探検と宝探しのオンラインゲーム「シークレット・ソサエティ~隠された謎(The Secret Society® - Hidden Mystery)」が、世界的なベストセラーになっている。開発したのはサハ共和国の双子の兄弟。

 アレクセイ&アファナシー・ウシュニツキー兄弟は、ロシア連邦サハ共和国の北東に位置するホヌウ村の出身者。冬には気温が氷点下60度まで下がる極寒の地だ。兄弟が開発したオンラインゲーム、シークレット・ソサエティは、「アップ・ストア」、「グーグル・プレイ」、交流サイト(SNS)などで1500万回ダウンロードされた。アイフォン所有者からの収入だけでも1日1万1000ドル(約132万円)になる。永久凍土の地から、いかにして世界市場に参入することができたのだろうか。

 

ホヌウ村での子ども時代

 ホヌウ村は、世界でもっとも寒い場所の一つと考えられている。兄弟はここで生まれ、冬場の余暇には家の中にこもり、ずっとコンピュータ・ゲームで遊んでいた。1996年、一家はホヌウ村からサハ共和国の首都ヤクーツクに引っ越す。

 ある日、下校途中に、兄弟は雑誌「ゲームの国」を目にする。買ってみると、中にはゲーム開発者の記事があった。「こんな風にゲームがつくられるんだ!ってゾクゾクした。その開発者は自分のオフィスにプールがあるって書いてた」とアレクセイさんは話す。兄弟はコードの書き方を学ぶため、図書館に通った。簡単なプログラミング言語のベーシック、次にパスカル、フォートランをマスターした。

 

最初のゲーム

 アレクセイさんは2003年、父親の紹介で、ダイヤモンド生産会社「EPLダイヤモンド」にコンピュータ修理係として採用される。ある時、イスラエルからピョートル・フョードロフ会長が会社に来て、アレクセイさんの作成したダイヤモンドの会計処理および社内用チャットのデータベースを目にし、ゲームを開発しないか、と提案してきた。

 ヤクーツクの勇士が婚約者を救うゲーム「ウオラン・ボオトゥル」が1年後、市内の店頭に並ぶ。だがこのゲームのディスクは売れなかった。兄弟は世界中のゲームと競争していることに気づかなかったのだ。フョードロフ会長は、以降の投資にはいたらなかった。

 

めげずに新たな試み

 兄弟は2005年、月賦でのパソコン代の最初の支払分3000ルーブルを貸してほしいと、父に頼む。2ヶ月でパズルのカジュアル・ゲーム「ボクシー・ゴクシー」を開発。

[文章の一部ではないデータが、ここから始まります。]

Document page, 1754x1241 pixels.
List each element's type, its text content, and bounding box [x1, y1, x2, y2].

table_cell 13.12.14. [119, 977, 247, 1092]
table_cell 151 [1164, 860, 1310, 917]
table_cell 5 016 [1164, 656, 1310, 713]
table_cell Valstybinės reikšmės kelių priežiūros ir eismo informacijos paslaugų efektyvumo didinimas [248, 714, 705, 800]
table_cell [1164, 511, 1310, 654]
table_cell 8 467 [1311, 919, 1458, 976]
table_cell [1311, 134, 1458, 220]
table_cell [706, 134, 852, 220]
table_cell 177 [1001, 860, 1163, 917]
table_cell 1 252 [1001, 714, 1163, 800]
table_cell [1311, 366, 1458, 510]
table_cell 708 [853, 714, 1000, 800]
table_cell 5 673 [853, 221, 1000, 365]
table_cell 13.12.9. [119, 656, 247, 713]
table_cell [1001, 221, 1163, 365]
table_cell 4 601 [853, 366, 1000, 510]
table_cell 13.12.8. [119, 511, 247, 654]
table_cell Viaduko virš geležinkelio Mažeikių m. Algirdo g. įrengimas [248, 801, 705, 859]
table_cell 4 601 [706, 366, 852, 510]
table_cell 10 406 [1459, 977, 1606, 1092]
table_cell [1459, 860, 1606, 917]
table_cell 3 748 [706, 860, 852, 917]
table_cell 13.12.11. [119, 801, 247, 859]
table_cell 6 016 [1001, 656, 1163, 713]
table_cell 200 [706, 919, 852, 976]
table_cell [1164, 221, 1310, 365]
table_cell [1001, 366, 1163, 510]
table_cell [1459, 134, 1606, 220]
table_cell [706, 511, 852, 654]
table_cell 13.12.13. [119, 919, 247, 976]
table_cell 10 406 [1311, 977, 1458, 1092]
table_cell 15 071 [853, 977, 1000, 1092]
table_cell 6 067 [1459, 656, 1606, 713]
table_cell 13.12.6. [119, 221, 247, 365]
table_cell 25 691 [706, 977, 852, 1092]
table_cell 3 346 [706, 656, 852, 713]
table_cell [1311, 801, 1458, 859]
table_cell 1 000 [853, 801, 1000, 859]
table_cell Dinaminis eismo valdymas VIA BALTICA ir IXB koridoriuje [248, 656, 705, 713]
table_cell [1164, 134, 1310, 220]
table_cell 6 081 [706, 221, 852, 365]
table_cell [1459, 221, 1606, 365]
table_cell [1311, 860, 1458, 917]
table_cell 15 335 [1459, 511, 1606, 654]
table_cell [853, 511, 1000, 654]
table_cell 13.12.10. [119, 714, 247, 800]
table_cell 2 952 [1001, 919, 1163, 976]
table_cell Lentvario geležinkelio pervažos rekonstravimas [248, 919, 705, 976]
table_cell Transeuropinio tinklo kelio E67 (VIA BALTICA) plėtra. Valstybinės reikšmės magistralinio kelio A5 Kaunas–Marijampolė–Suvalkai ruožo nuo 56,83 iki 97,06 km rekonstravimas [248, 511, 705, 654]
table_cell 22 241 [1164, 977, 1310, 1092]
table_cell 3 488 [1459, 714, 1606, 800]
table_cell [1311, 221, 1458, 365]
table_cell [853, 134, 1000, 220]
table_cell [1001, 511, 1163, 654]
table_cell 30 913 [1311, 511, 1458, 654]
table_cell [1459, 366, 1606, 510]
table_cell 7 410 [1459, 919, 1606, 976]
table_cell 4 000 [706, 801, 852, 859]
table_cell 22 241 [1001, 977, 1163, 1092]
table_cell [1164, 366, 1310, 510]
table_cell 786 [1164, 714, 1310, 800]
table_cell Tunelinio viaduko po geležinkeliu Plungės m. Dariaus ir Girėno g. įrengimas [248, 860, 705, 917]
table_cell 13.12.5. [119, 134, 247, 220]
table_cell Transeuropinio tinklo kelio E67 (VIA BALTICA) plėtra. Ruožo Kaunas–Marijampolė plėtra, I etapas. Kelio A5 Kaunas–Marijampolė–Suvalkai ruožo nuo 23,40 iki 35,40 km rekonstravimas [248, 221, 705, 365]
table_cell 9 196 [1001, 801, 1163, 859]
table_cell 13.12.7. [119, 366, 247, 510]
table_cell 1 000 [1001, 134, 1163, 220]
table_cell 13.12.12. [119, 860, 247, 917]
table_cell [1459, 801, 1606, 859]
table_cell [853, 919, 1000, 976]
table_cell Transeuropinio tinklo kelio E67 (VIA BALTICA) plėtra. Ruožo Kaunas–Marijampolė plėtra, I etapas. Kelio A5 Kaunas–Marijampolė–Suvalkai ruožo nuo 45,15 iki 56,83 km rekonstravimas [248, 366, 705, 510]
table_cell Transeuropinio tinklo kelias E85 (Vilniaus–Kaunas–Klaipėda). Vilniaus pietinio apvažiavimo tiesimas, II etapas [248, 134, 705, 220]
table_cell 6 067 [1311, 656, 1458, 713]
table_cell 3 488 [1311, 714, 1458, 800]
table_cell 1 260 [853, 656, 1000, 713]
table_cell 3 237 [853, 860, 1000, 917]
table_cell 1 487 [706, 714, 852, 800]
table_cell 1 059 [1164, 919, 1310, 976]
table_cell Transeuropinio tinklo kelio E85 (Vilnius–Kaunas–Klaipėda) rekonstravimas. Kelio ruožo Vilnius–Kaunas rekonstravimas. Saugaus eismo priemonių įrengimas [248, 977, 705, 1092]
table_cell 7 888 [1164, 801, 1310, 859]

 兄弟は「ビッグ・フィッシュ・ゲームズ」、「ゲームハウス」などのゲームの開発・販売会社に手紙を書き始めた。アメリカの会社「フリーズ・タグ」から返事がきて、ボクシー・ゴクシーをリメイクする提案を受けた。このようにして、2008年に改善版「ハンゴ・タンゴ」が登場する。フリーズ・タグ社との仕事で、兄弟は数百万円を手にする。

 2009年にはアメリカFBIの捜査官が重要な任務を遂行する推理ゲーム「ストレンジ・ケーシズ」が登場。これはアファナシーさんが正月に村で作成したもので、ビッグ・フィッシュ・ゲームズで13日連続1位となった。兄弟は2010年、カジュアル・ゲームで最初の百万ドル(約1億2000万円)を稼ぐ。

 

そしてあらわれた「シークレット・ソサエティ」

 2011年、エフツーピー(モバイルやSNSで遊べる無料のゲーム)の話題が盛んに交わされるようになった。このシステムでは、追加的な機能(例えば、登場人物のその後の継続)によって収入を得る。兄弟はエフツーピーのゲームをつくるため、2012年に新社「マイトナ」を設立。

 主な成果はアイテム探しのジャンルのゲーム、シークレット・ソサエティ(2012)となった。リリースしているのは「G5エンターテイメント」社。ロシア人が創設したスウェーデンの会社である。ゲームはアップ・ストアとグーグル・プレイでTOP10入りした。兄弟によると、シークレット・ソサエティの主な購入層は、35歳以上の女性。夜に帰宅し、アイパッドでゲームをするのだという。

 アメリカの調査会社「シンク・ゲーミング」のデータによると、マイトナ社はアイフォン所有者から1日1万1000ドル(約132万円)の収入を得ている。毎日1万人の新たなユーザーがゲームをダウンロードしている。兄弟はシークレット・ソサエティで1000万ドル(約12億円)を得た。

 

兄弟の今後

 マイトナ社は4月、エフツーピー形式の新しいゲームを異なるバージョンでリリースする。一つはパズルの「ロイヤル・ジャーニー」。すでにカナダで試作品が出ている。もう一つはアイテム探しのジャンルの「シーカーズ・ノーツ」。現在はアップル社が精査中。兄弟は国別にローカライズされたバージョンもつくろうと計画している。例えば、中国と日本では、アニメ風の少女をゲームに登場させる。マイトナ社は初めて、外国の会社に頼らずに、自力でマーケティングと販売促進に取り組んでいる。

 兄弟は家族や友人のいるサハ共和国から移住しようとは考えない。”世界の果て”で好きな時に漁猟という息抜きをしながら、世界を席巻するのは、とても快適なのだ。